[INSTRUCTION 1] In the regulation passage, what did one U.S. senator threaten to do if his proposed legislation couldn't be enforced?
[INSTRUCTION 2] Please rewrite the paragraph of the regulation passage that begins "Legislation is better than regulation" as a short list that keeps its main facts.
-------- EXERCISE TEXT
Do not regulate what cannot be regulated. Policymakers are sometimes tempted to enact unenforceable rules as political gestures. For example, laws aimed at the Internet or cloud computing may be evaded by relocating servers or data centers out of the country. One U.S. senator threatened to “pull the plug on the Internet” if his proposed legislation couldn’t be enforced. Such empty threats result in a cynical attitude to all law. Policymakers should accept technological reality and not “tilt at windmills” for the sake of political gain.

Do not regulate what does not require regulation. Innovation drives increased productivity, faster growth and higher personal incomes. If something doesn’t absolutely need to be regulated, it shouldn’t be regulated. Regulations designed for the telephone monopoly hinder today’s rapidly changing, competitive market. Regulations designed for old technologies should not be applied to new and emerging technologies.

Legislation is better than regulation. The will of citizens is best reflected in the actions of their elected legislators, not in the decrees of a few unelected regulators. Legislation creates a more predictable environment for business planning and is generally more responsive than regulatory oversight. Whenever possible, elected legislators should develop and establish telecommunications policy, leaving as little as possible to the discretion of regulators.
----------------
-------- EXERCISE DATA
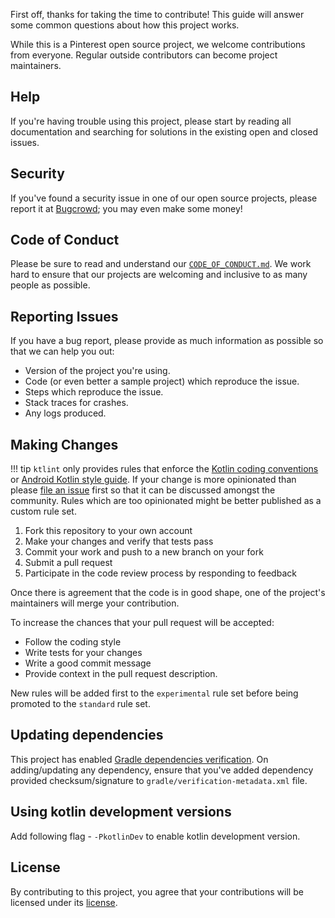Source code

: First off, thanks for taking the time to contribute! This guide will answer some common questions about how this project works.

While this is a Pinterest open source project, we welcome contributions from everyone. Regular outside contributors can become project maintainers.

## Help

If you're having trouble using this project, please start by reading all documentation and searching for solutions in the existing open and closed issues.

## Security

If you've found a security issue in one of our open source projects, please report it at [Bugcrowd](https://bugcrowd.com/pinterest); you may even make some money!

## Code of Conduct

Please be sure to read and understand our [`CODE_OF_CONDUCT.md`](/ktlint_docs/CODE_OF_CONDUCT.md). We work hard to ensure that our projects are welcoming and inclusive to as many people as possible.

## Reporting Issues

If you have a bug report, please provide as much information as possible so that we can help you out:

- Version of the project you're using.
- Code (or even better a sample project) which reproduce the issue.
- Steps which reproduce the issue.
- Stack traces for crashes.
- Any logs produced.

## Making Changes

!!! tip
    `ktlint` only provides rules that enforce the [Kotlin coding conventions](https://kotlinlang.org/docs/coding-conventions.html) or [Android Kotlin style guide](https://developer.android.com/kotlin/style-guide). If your change is more opinionated than please [file an issue](https://github.com/pinterest/ktlint/issues/new) first so that it can be discussed amongst the community. Rules which are too opinionated might be better published as a custom rule set. 

1. Fork this repository to your own account
2. Make your changes and verify that tests pass
3. Commit your work and push to a new branch on your fork
4. Submit a pull request
5. Participate in the code review process by responding to feedback

Once there is agreement that the code is in good shape, one of the project's maintainers will merge your contribution.

To increase the chances that your pull request will be accepted:

- Follow the coding style
- Write tests for your changes
- Write a good commit message
- Provide context in the pull request description.

New rules will be added first to the `experimental` rule set before being promoted to the `standard` rule set.

## Updating dependencies

This project has enabled [Gradle dependencies verification](https://docs.gradle.org/6.2/userguide/dependency_verification.html). On adding/updating any dependency, ensure that you've added dependency provided checksum/signature to `gradle/verification-metadata.xml` file.

## Using kotlin development versions

Add following flag - `-PkotlinDev` to enable kotlin development version.

## License

By contributing to this project, you agree that your contributions will be licensed under its [license](/#legal).
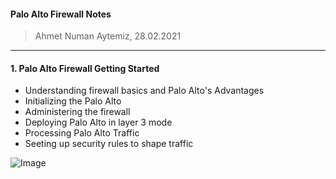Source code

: #### Palo Alto Firewall Notes

> Ahmet Numan Aytemiz, 28.02.2021

---

#### 1. Palo Alto Firewall Getting Started

- Understanding firewall basics and Palo Alto's Advantages
- Initializing the Palo Alto
- Administering the firewall
- Deploying Palo Alto in layer 3 mode
- Processing Palo Alto Traffic
- Seeting up security rules to shape traffic

![Image](/img/palo_lab.png)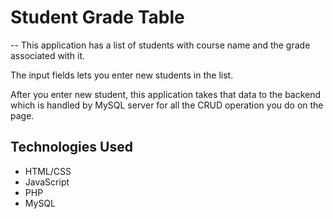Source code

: # Student Grade Table

-- This application has a list of students with course name and the grade associated with it.

The input fields lets you enter new students in the list.

After you enter new student, this application takes that data to the backend which is handled by MySQL server for all the CRUD operation you do on the page.

## Technologies Used

* HTML/CSS
* JavaScript
* PHP
* MySQL
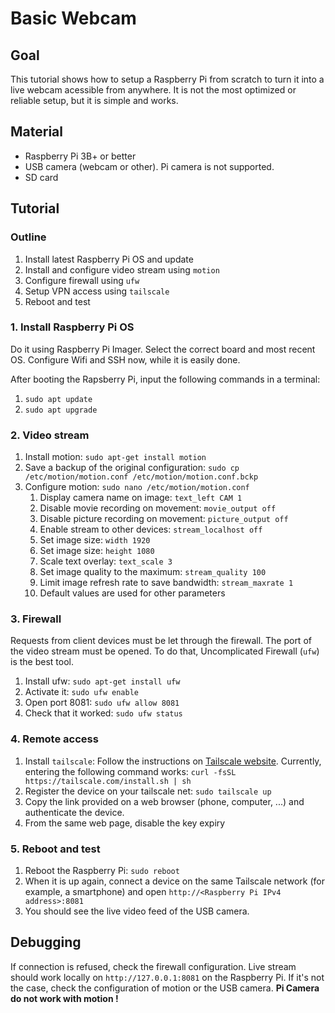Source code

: # Basic Webcam
## Goal
This tutorial shows how to setup a Raspberry Pi from scratch to turn it into a live webcam acessible from anywhere. It is not the most optimized or reliable setup, but it is simple and works.

## Material
- Raspberry Pi 3B+ or better
- USB camera (webcam or other). Pi camera is not supported.
- SD card

## Tutorial
### Outline 

1. Install latest Raspberry Pi OS and update
2. Install and configure video stream using `motion`
3. Configure firewall using `ufw`
4. Setup VPN access using `tailscale`
5. Reboot and test

### 1. Install Raspberry Pi OS
Do it using Raspberry Pi Imager. Select the correct board and most recent OS. Configure Wifi and SSH now, while it is easily done.

After booting the Rapsberry Pi, input the following commands in a terminal:
1. `sudo apt update`
2. `sudo apt upgrade`

### 2. Video stream

1. Install motion: `sudo apt-get install motion`
2. Save a backup of the original configuration: `sudo cp /etc/motion/motion.conf /etc/motion/motion.conf.bckp`
3. Configure motion: `sudo nano /etc/motion/motion.conf`
   1. Display camera name on image: `text_left CAM 1`
   2. Disable movie recording on movement: `movie_output off`
   3. Disable picture recording on movement: `picture_output off`
   4. Enable stream to other devices: `stream_localhost off`
   6. Set image size: `width 1920`
   7. Set image size: `height 1080`
   5. Scale text overlay: `text_scale 3`
   8. Set image quality to the maximum: `stream_quality 100`
   9. Limit image refresh rate to save bandwidth: `stream_maxrate 1`
   10. Default values are used for other parameters 

### 3. Firewall
Requests from client devices must be let through the firewall. The port of the video stream must be opened. To do that, Uncomplicated Firewall (`ufw`) is the best tool.

1. Install ufw: `sudo apt-get install ufw`
2. Activate it: `sudo ufw enable`
3. Open port 8081: `sudo ufw allow 8081`
4. Check that it worked: `sudo ufw status`

### 4. Remote access

1. Install `tailscale`: Follow the instructions on [Tailscale website](https://tailscale.com/download/linux/). Currently, entering the following command works: `curl -fsSL https://tailscale.com/install.sh | sh`
2. Register the device on your tailscale net: `sudo tailscale up`
3. Copy the link provided on a web browser (phone, computer, ...) and authenticate the device.
4. From the same web page, disable the key expiry

### 5. Reboot and test

1. Reboot the Raspberry Pi: `sudo reboot`
2. When it is up again, connect a device on the same Tailscale network (for example, a smartphone) and open `http://<Raspberry Pi IPv4 address>:8081`
3. You should see the live video feed of the USB camera.

## Debugging

If connection is refused, check the firewall configuration. Live stream should work locally on `http://127.0.0.1:8081` on the Raspberry Pi. If it's not the case, check the configuration of motion or the USB camera. **Pi Camera do not work with motion !**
----------------
[ANSWER BOX 1] He threatened to "pull the plug on the Internet."

[ANSWER BOX 2]
- Legislation is better than regulation.
- Elected legislators reflect the will of citizens better than a few unelected regulators do.
- Legislation makes business planning more predictable and is generally more responsive than regulatory oversight.
- Whenever possible, elected legislators should set telecommunications policy, leaving regulators as little discretion as possible.